The above Figure show the accuracy of the network generated by Controller and the following Figure show the reward and loss of Controller.

It’s clearly that the origin version is very funny. Although it trains very fast—only 30 minutes using CPU, but seems to learn nothing. I just fix the bugs mention above and run it. And the version with replay performs slightly better than the version without replay. It can see that in eposes 500 the version with replay still has an upward trend.

Conclusion

From this result, I know the necessity of my improvement: modify the network structure, increase parameter sharing, and add memory replay. Maybe the reason of the poor performance at starting is the insufficient training due to the device performance limited. But thanks to the parameters sharing, the parameters can be trained next time the new network generated, the accuracy and the reward will improve. Also, with reinforcement learning, the Controller can learn from network structure better. From the NLP practics, it’s useful for us to find a good network structure using the improved Controller.
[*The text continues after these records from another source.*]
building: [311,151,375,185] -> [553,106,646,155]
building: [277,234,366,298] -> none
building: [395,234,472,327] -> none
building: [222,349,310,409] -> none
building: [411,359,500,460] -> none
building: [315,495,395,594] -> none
Use a neural network to generate a neural network is an amazing thing. There is still some thing can be improved such as loading trained model, using more efficient policy gradient.
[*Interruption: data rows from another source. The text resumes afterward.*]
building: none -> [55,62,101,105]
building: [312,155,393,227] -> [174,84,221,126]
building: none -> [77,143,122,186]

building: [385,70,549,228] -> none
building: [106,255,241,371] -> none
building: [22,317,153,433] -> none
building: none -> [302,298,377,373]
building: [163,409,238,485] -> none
You can access the code in my github.

Reference

Xuanyi Dong,David Jacob Kedziora, Katarzyna Musial, and Bogdan Gabrys. Automated deep learning: Neural architecture search is not the end. CoRR, abs/2112.09245, 2021.
Zhenhan Huang, Chunheng Jiang, Pin-Yu Chen, and Jianxi Gao. Network graph based neural architecture search. CoRR, abs/2112.07805, 2021.
Hieu Pham, Melody Y. Guan, Barret Zoph, Quoc V. Le, and Jeff Dean. Efficient neural architecture search via parameter sharing. CoRR, abs/1802.03268, 2018.
Kaixiong Zhou, Qingquan Song, Xiao Huang, and Xia Hu. Auto-gnn: Neural architec- ture search of graph neural networks. CoRR, abs/1909.03184, 2019.